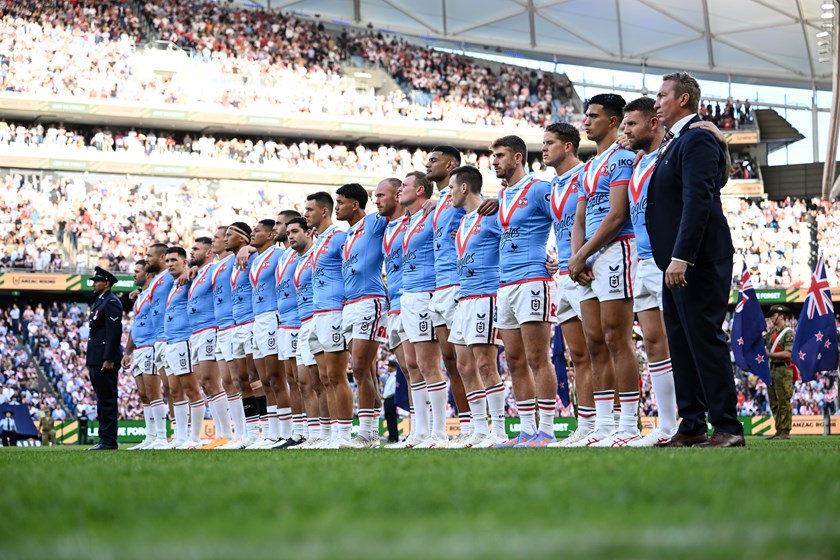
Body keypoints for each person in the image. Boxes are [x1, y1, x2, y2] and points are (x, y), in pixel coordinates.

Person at [647, 72, 744, 448]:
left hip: (695, 259)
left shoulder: (698, 138)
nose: (656, 102)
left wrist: (682, 257)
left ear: (683, 99)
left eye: (661, 95)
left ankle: (728, 427)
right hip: (675, 261)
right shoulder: (678, 142)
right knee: (682, 343)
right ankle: (691, 425)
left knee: (703, 339)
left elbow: (700, 198)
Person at [567, 93, 640, 448]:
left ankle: (628, 423)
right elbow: (579, 217)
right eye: (586, 115)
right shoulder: (587, 167)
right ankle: (604, 424)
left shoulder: (622, 158)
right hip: (590, 256)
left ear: (613, 121)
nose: (586, 121)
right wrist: (577, 256)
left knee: (616, 338)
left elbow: (616, 214)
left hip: (616, 250)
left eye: (593, 116)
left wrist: (583, 255)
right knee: (594, 342)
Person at [617, 96, 679, 447]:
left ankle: (694, 420)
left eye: (631, 125)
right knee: (654, 343)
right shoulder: (638, 162)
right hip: (643, 261)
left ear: (653, 123)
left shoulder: (671, 155)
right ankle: (666, 426)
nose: (625, 132)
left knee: (679, 341)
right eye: (624, 125)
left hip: (669, 259)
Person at [490, 136, 558, 448]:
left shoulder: (540, 188)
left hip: (533, 279)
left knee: (537, 357)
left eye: (500, 155)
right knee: (514, 361)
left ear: (518, 157)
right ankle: (527, 430)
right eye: (493, 156)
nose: (494, 161)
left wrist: (558, 253)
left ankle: (547, 430)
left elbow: (566, 218)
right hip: (504, 284)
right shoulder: (500, 197)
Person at [537, 123, 594, 448]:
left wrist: (585, 255)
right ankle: (585, 425)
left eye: (550, 143)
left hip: (589, 269)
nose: (544, 149)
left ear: (569, 146)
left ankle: (616, 421)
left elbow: (604, 216)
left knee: (603, 349)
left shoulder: (587, 174)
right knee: (578, 356)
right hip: (565, 275)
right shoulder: (553, 185)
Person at [448, 165, 507, 448]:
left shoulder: (492, 213)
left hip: (486, 295)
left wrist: (547, 259)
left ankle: (499, 430)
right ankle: (480, 430)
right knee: (464, 365)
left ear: (464, 187)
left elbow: (512, 239)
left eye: (450, 188)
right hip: (465, 298)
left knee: (485, 363)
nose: (447, 194)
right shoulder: (463, 221)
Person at [335, 183, 389, 448]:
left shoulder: (374, 223)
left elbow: (398, 211)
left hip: (371, 301)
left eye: (340, 202)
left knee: (358, 367)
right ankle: (372, 435)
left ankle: (366, 434)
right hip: (351, 305)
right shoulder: (347, 236)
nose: (336, 208)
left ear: (354, 204)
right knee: (363, 370)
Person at [399, 172, 449, 448]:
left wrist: (437, 201)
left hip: (425, 291)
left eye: (404, 186)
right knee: (413, 365)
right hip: (409, 294)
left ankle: (439, 431)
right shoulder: (411, 220)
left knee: (429, 364)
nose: (399, 190)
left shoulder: (432, 213)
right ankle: (420, 430)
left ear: (420, 190)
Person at [425, 146, 472, 441]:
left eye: (433, 160)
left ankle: (478, 425)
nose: (427, 164)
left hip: (458, 283)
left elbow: (482, 206)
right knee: (450, 360)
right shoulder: (439, 201)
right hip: (439, 286)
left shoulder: (459, 197)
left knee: (466, 359)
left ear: (450, 164)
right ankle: (466, 424)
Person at [305, 192, 352, 448]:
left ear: (324, 211)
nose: (306, 214)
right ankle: (334, 433)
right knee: (324, 378)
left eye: (310, 209)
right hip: (317, 313)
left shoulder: (339, 238)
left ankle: (345, 434)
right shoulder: (319, 241)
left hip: (335, 311)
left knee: (336, 375)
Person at [187, 237, 232, 449]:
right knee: (205, 384)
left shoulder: (215, 270)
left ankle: (226, 433)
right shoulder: (195, 275)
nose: (191, 252)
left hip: (209, 327)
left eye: (195, 249)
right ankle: (220, 434)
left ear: (208, 253)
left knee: (211, 380)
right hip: (196, 332)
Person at [272, 210, 310, 449]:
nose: (277, 228)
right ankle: (297, 432)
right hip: (284, 323)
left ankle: (310, 430)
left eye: (280, 224)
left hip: (299, 321)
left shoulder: (302, 252)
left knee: (304, 379)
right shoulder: (284, 254)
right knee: (291, 380)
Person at [163, 247, 206, 449]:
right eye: (168, 261)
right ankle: (180, 436)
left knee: (191, 389)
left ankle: (195, 437)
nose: (170, 264)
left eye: (174, 260)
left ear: (184, 261)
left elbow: (201, 270)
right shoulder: (173, 284)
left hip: (183, 340)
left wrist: (193, 268)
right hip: (171, 342)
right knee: (174, 390)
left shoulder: (190, 278)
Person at [122, 259, 168, 450]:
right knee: (143, 395)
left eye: (137, 271)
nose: (134, 274)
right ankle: (149, 437)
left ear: (148, 275)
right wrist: (127, 350)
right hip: (139, 348)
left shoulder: (155, 294)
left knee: (153, 392)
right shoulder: (140, 296)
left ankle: (161, 437)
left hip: (151, 345)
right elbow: (135, 326)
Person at [86, 266, 124, 450]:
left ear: (106, 283)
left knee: (107, 399)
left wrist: (108, 358)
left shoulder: (111, 302)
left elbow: (114, 332)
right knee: (102, 399)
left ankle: (109, 440)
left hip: (104, 358)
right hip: (96, 356)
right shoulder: (100, 301)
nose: (93, 284)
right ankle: (104, 439)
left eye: (96, 281)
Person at [764, 305, 794, 440]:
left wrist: (770, 355)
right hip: (772, 369)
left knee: (784, 400)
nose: (771, 318)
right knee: (774, 402)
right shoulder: (771, 333)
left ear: (781, 316)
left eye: (773, 315)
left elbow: (789, 353)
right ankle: (778, 429)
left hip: (784, 369)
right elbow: (759, 342)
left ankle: (785, 431)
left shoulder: (788, 332)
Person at [383, 362, 399, 443]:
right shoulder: (390, 376)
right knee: (389, 418)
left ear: (393, 367)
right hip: (387, 399)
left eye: (389, 366)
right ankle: (391, 436)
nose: (388, 368)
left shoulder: (395, 376)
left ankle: (394, 436)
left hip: (391, 398)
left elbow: (394, 390)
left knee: (392, 418)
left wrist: (385, 395)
*-*-*
Please copy the lines above from the line with "right elbow: (579, 217)" up to and including the line with "right ankle: (585, 425)", exactly as written and with nothing else.

**Answer**.
right elbow: (579, 217)
right eye: (586, 115)
right shoulder: (587, 167)
right ankle: (604, 424)
left shoulder: (622, 158)
right hip: (590, 256)
left ear: (613, 121)
nose: (586, 121)
right wrist: (577, 256)
left knee: (616, 338)
left elbow: (616, 214)
left hip: (616, 250)
left eye: (593, 116)
left wrist: (583, 255)
right knee: (594, 342)
Person at [617, 96, 679, 447]:
left ankle: (694, 420)
left eye: (631, 125)
right knee: (654, 343)
right shoulder: (638, 162)
right hip: (643, 261)
left ear: (653, 123)
left shoulder: (671, 155)
right ankle: (666, 426)
nose: (625, 132)
left knee: (679, 341)
right eye: (624, 125)
left hip: (669, 259)
Person at [490, 136, 558, 448]:
left shoulder: (540, 188)
left hip: (533, 279)
left knee: (537, 357)
left eye: (500, 155)
right knee: (514, 361)
left ear: (518, 157)
right ankle: (527, 430)
right eye: (493, 156)
nose: (494, 161)
left wrist: (558, 253)
left ankle: (547, 430)
left elbow: (566, 218)
right hip: (504, 284)
right shoulder: (500, 197)
Person at [537, 123, 594, 448]:
left wrist: (585, 255)
right ankle: (585, 425)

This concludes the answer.